### WORK INSTRUCTIONS
Continue the stock market commentary from its last sentence, the one ending "takes the 'leveraged risk parity' blowup off the table."

Stocks finished last week off by successfully testing and reversing off the key levels we’ve focused on this month.
Now, they’re headed into massive zones with a ton of overhead inventory.
The question becomes: Will that inventory completely overwhelm the market as investors try to get back at breakeven…
Or have we seen enough deleveraging where prices are “chased” higher by FOMO buyers?
Let’s take a look at what our Market Roadmap’s saying…
I was talking to some of my trader buddies last week, and we remarked how the “vibe” in the markets felt… different.
I know that’s a squishy term, but I think two things happened that benefitted markets overall.
First, the bond market was no longer getting crushed. Here’s a look at the 10-year treasury future:
I’m not shocked equities stabilized after bonds because it takes the “leveraged risk parity” blowup off the table.

Records from a collection:
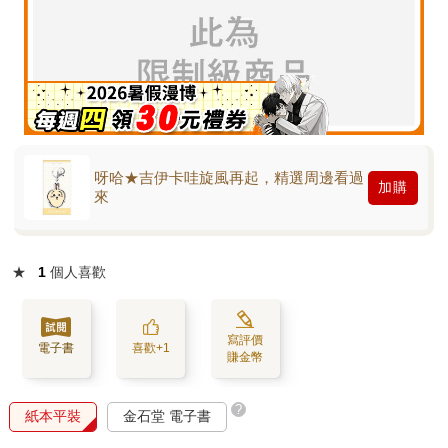
呀哈★吉伊卡哇旋風再起，精選周邊看過
加購
來
★
1
個人喜歡
寫評價
電子書
喜歡+1
賺金幣
?
紙本平裝
金石堂 電子書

### EXERCISE RESULT
The other thing is volatility got crushed (more on that in the VIX/VVIX section).
One way to treat volatility is as a liquidity measurement. If the market’s ranges are tight, there’s a ton of liquidity in the system.
It sure hasn’t felt like it this year, and there’s solid evidence the market “plumbing “could use some work.
But once intraday ranges cooled off and the forced institutional sellers disappeared, we saw a hard push to the upside.
The lower levels are all valid. We have 403-405 as the first support level…
But I wouldn’t buy on the first test because if we get back there quickly, a ton of stuck longs from Friday will be forced to unwind.
A more quality level is 397. Here is what it looks like intraday, so you can see how many times it acted as a pivot point:
And under that is the huge AVWAP we’ve been working with for three weeks now at 384.
To the upside, we have a ton of inventory between 416 and 418.
The latter also has the swing Anchored Volume Weighted Average Price (AVWAP) from the March highs and a local low volume node. That would be a great intraday fade on any Tuesday gap up.
Above that, we have 425-428, where we saw aggressive liquidations during the April-May trading range. That’ll line up with the AVWAP from all-time highs with enough trading time.
The Nasdaq responded massively off the AVWAP from the December 2018 lows, and we’re seeing some great followthrough.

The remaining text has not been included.